Durch die Kunstaktion mitten im urbanen Raum beschäftigt sich das Kollektiv mit diesen Themen und Fragestellungen, die besonders in einer Stadt, die gerade ihr kollektives Gedächtnis auf einen neuen Weg bringt, eine große Relevanz hat.

Auf Basis von schriftlichen sowie audiovisuellen Archivalien und Dokumenten aus Köln, zu denen vor Ort auch Beiträge und Objekte der Kölner Bürger kommen, soll mit künstlerischen Mitteln ein neuer Erinnerungsraum entstehen, in dem dem Archivieren und dem Stadtgedächtnis neue Facetten verliehen werden. Die Ergebnisse der viertägigen Dauerperformance werden zum Abschluss dem Kölner Stadtarchiv übergeben.

Die Macher des „Wunderblocks“: die künstlerische Leiterin Pia Janssen, Autorin Bettina Erasmy und Komponist Hannes Strobl (v.l.). Foto: Bopp

Das imaginäre Archiv auf dem Friesenplatz unweit der Limburger Straße besteht aus zwei gläsernen, mit Regalen und audiovisueller Technik ausgestatteten Containern. Nach Einbruch der Dunkelheit werden die Glaswände als Display für Videos, Diaschauen und live gefilmte Aktionen dienen.

Während Aktion ist eine von Hannes Strobl komponierte Klanginstallation zu hören, die sich mit den Geräuschen des Friesenplatzes vermischt. Die Installation besteht aus Alltagsgeräuschen, wie dem Klang von Kirchenglocken, Tönen aus der U-Bahn oder Sirenen, die in den vergangenen Jahrzehnten gesammelt und archiviert worden sind.

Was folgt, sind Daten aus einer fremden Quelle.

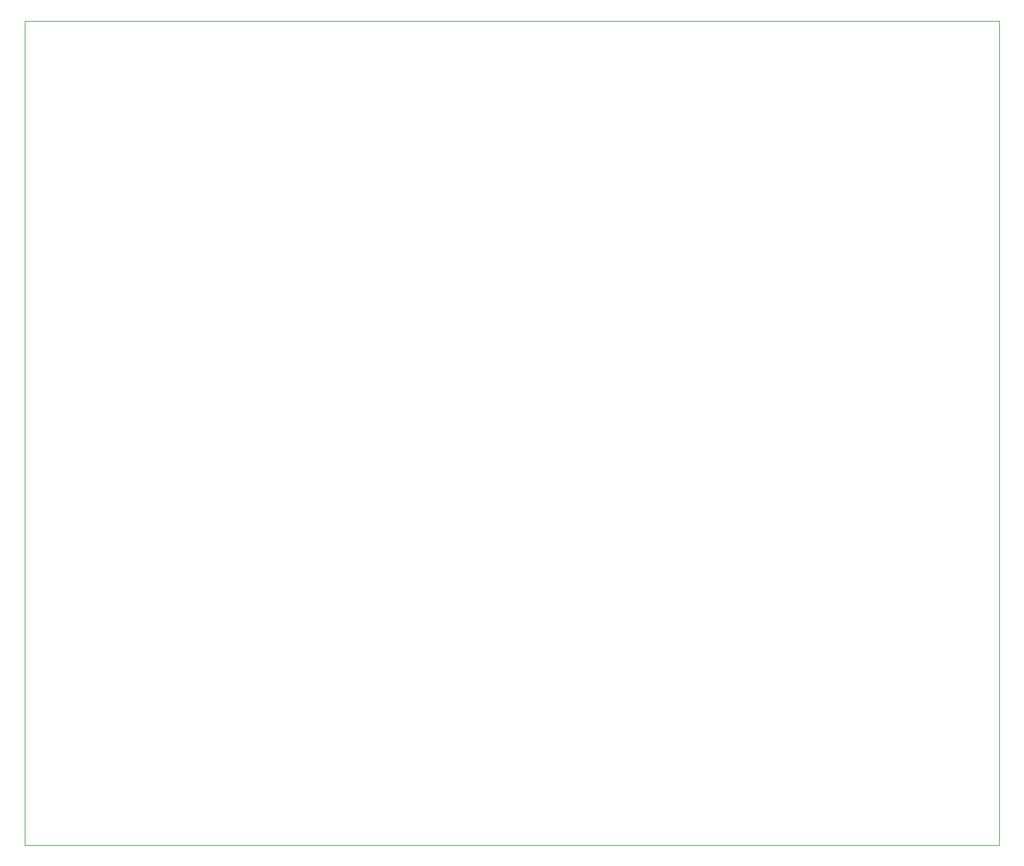
<source format=gbr>
G04 #@! TF.GenerationSoftware,KiCad,Pcbnew,(5.1.5)-3*
G04 #@! TF.CreationDate,2020-06-23T00:22:59+02:00*
G04 #@! TF.ProjectId,3D_Printer_Mainboard_STM32,33445f50-7269-46e7-9465-725f4d61696e,rev?*
G04 #@! TF.SameCoordinates,Original*
G04 #@! TF.FileFunction,Profile,NP*
%FSLAX46Y46*%
G04 Gerber Fmt 4.6, Leading zero omitted, Abs format (unit mm)*
G04 Created by KiCad (PCBNEW (5.1.5)-3) date 2020-06-23 00:22:59*
%MOMM*%
%LPD*%
G04 APERTURE LIST*
%ADD10C,0.050000*%
G04 APERTURE END LIST*
D10*
X165000000Y-35000000D02*
X165000000Y-145000000D01*
X35000000Y-145000000D02*
X165000000Y-145000000D01*
X35000000Y-35000000D02*
X35000000Y-145000000D01*
X35000000Y-35000000D02*
X165000000Y-35000000D01*
M02*

</source>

Der Protagonist ist die als männlicher Archetyp konzipierte Kunstfigur des „Ewigen Archivars“. Diese wird in Acht-Stunden-Schichten durchgängig bis zum Sonntagabend von elf Schauspielern übernommen. Diese agieren so rund um die Uhr mit dem umfangreichen Material aus den letzten originalen Archivboxen des Historischen Archivs.

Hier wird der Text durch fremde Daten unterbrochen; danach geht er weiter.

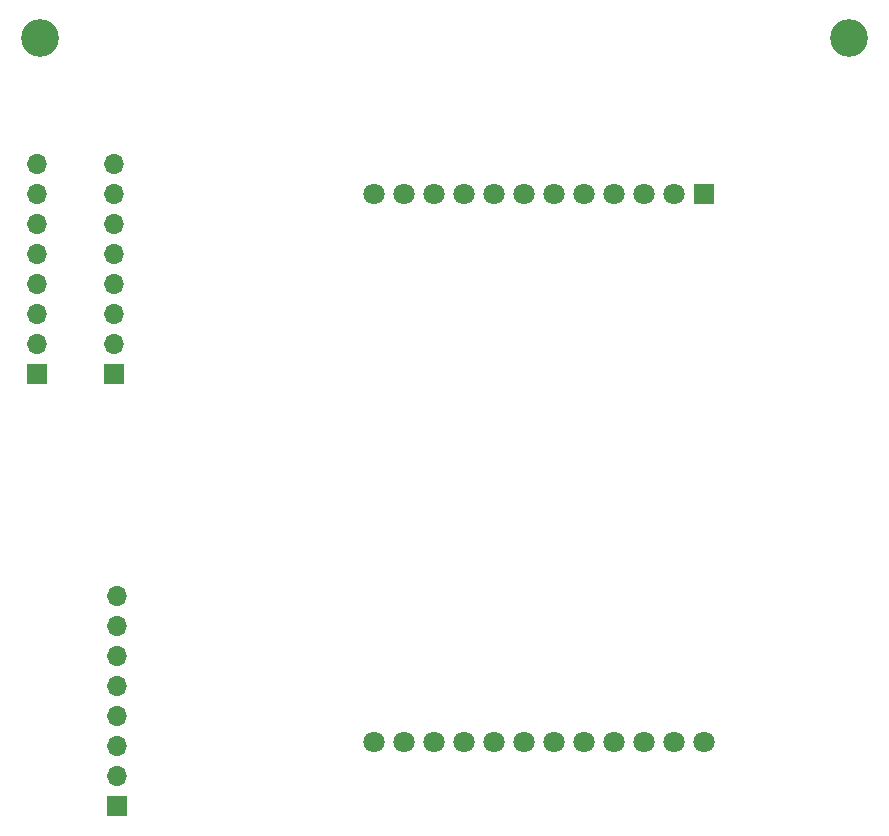
<source format=gbr>
%TF.GenerationSoftware,KiCad,Pcbnew,9.0.0*%
%TF.CreationDate,2025-04-13T20:44:06+03:30*%
%TF.ProjectId,DotMatrix,446f744d-6174-4726-9978-2e6b69636164,rev?*%
%TF.SameCoordinates,Original*%
%TF.FileFunction,Soldermask,Top*%
%TF.FilePolarity,Negative*%
%FSLAX46Y46*%
G04 Gerber Fmt 4.6, Leading zero omitted, Abs format (unit mm)*
G04 Created by KiCad (PCBNEW 9.0.0) date 2025-04-13 20:44:06*
%MOMM*%
%LPD*%
G01*
G04 APERTURE LIST*
%ADD10C,3.200000*%
%ADD11R,1.700000X1.700000*%
%ADD12O,1.700000X1.700000*%
%ADD13R,1.800000X1.800000*%
%ADD14C,1.800000*%
G04 APERTURE END LIST*
D10*
%TO.C,REF\u002A\u002A*%
X98750000Y-62750000D03*
%TD*%
D11*
%TO.C,J1*%
X105250000Y-127740000D03*
D12*
X105250000Y-125200000D03*
X105250000Y-122660000D03*
X105250000Y-120120000D03*
X105250000Y-117580000D03*
X105250000Y-115040000D03*
X105250000Y-112500000D03*
X105250000Y-109960000D03*
%TD*%
D10*
%TO.C,REF\u002A\u002A*%
X167250000Y-62750000D03*
%TD*%
D11*
%TO.C,J3*%
X98500000Y-91200000D03*
D12*
X98500000Y-88660000D03*
X98500000Y-86120000D03*
X98500000Y-83580000D03*
X98500000Y-81040000D03*
X98500000Y-78500000D03*
X98500000Y-75960000D03*
X98500000Y-73420000D03*
%TD*%
D11*
%TO.C,J2*%
X105000000Y-91200000D03*
D12*
X105000000Y-88660000D03*
X105000000Y-86120000D03*
X105000000Y-83580000D03*
X105000000Y-81040000D03*
X105000000Y-78500000D03*
X105000000Y-75960000D03*
X105000000Y-73420000D03*
%TD*%
D13*
%TO.C,U1*%
X155000000Y-75900000D03*
D14*
X152460000Y-75900000D03*
X149920000Y-75900000D03*
X147380000Y-75900000D03*
X144840000Y-75900000D03*
X142300000Y-75900000D03*
X139760000Y-75900000D03*
X137220000Y-75900000D03*
X134680000Y-75900000D03*
X132140000Y-75900000D03*
X129600000Y-75900000D03*
X127060000Y-75900000D03*
X127060000Y-122300000D03*
X129600000Y-122300000D03*
X132140000Y-122300000D03*
X134680000Y-122300000D03*
X137220000Y-122300000D03*
X139760000Y-122300000D03*
X142300000Y-122300000D03*
X144840000Y-122300000D03*
X147380000Y-122300000D03*
X149920000Y-122300000D03*
X152460000Y-122300000D03*
X155000000Y-122300000D03*
%TD*%
M02*

</source>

Auch Kölner Bürger können Objekte und Beiträge beisteuern

Dieses besteht aus Texten und Bildern sowie audiovisuellen Medien und stammt aus den verschiedenen Archiven der Stadt und aus dem Internet. Auch mehrere Super-8-Urlaubsfilme aus einem privaten Archiv stehen zur Verfügung. Ergänzt wird dieses Material durch den persönlichen Input der Kölner vor Ort. Die zur Verfügung stehenden Materialien sind nach aktuellen Themen wie Kultur, Tourismus, Alltag, Migration, Diversität, Gender oder Postkolonialismus geordnet.

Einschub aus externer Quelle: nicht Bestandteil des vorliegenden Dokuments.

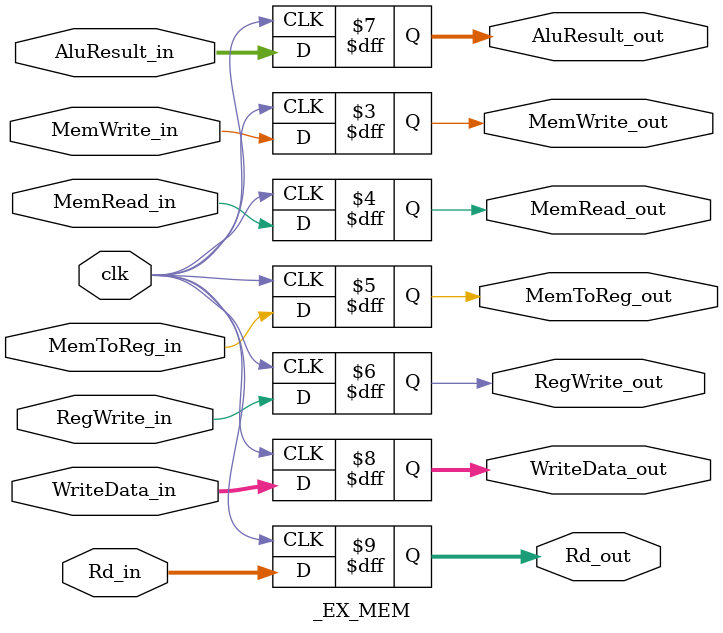
<source format=v>
module _EX_MEM (
    input wire clk,

    // Señales de control desde EX
    input wire MemWrite_in,
    input wire MemRead_in,
    input wire MemToReg_in,
    input wire RegWrite_in,

    // Señales de datos desde EX
    input wire [31:0] AluResult_in,
    input wire [31:0] WriteData_in,
    input wire [4:0]  Rd_in,

    // Señales de control hacia MEM
    output reg MemWrite_out,
    output reg MemRead_out,
    output reg MemToReg_out,
    output reg RegWrite_out,

    // Señales de datos hacia MEM
    output reg [31:0] AluResult_out,
    output reg [31:0] WriteData_out,
    output reg [4:0]  Rd_out
);

    // Inicialización (opcional)
    initial begin
        MemWrite_out  = 0;
        MemRead_out   = 0;
        MemToReg_out  = 0;
        RegWrite_out  = 0;
        AluResult_out = 0;
        WriteData_out = 0;
        Rd_out        = 0;
    end

    // Actualizar en flanco positivo del reloj
    always @(posedge clk) begin
        // Control
        MemWrite_out <= MemWrite_in;
        MemRead_out  <= MemRead_in;
        MemToReg_out <= MemToReg_in;
        RegWrite_out <= RegWrite_in;

        // Datos
        AluResult_out <= AluResult_in;
        WriteData_out <= WriteData_in;
        Rd_out        <= Rd_in;
    end

endmodule


</source>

Mit einer völlig freien Improvisation stellen sie ihre Sichtweisen auf Biografien, historische Fakten sowie Erzählungen her. Im Prozess des Entdeckens und Ausprobierens wird Dokumentarisches umgedeutet, in andere Zusammenhänge gebracht und neu definiert. Jeder Performer findet so seinen ganz eigenen Zugang zu der Vielfalt an historischen, soziologischen und künstlerischen Inhalten und thematisiert damit den Wert und die Formen des Erinnerns und Archivierens.

Zuschauer sind am Friesenplatz immer willkommen

Die Menschen vor Ort sind dazu eingeladen, diesen Prozess zu beobachten und zu erleben. Auch eine Interaktion mit dem Performer ist nicht ausgeschlossen. Zu hören sein werden zudem die Selbstgespräche oder das Murmeln der Performer bei ihrer Arbeit im Glaskasten. Neben den schriftlichen Archivalien werden die Schauspieler außerdem extra für dieses Projekt von Autorin Bettina Erasmy verfasste Texte sprechen.

Die Installation im doppelten Glascontainer aus analogen und digitalen Bildmedien von Pia Janssen thematisiert die Materialität der analogen Bildmedien im Vergleich mit der homogenen digitalen Bildproduktion: Das Material formt und verändert unsere Erinnerung.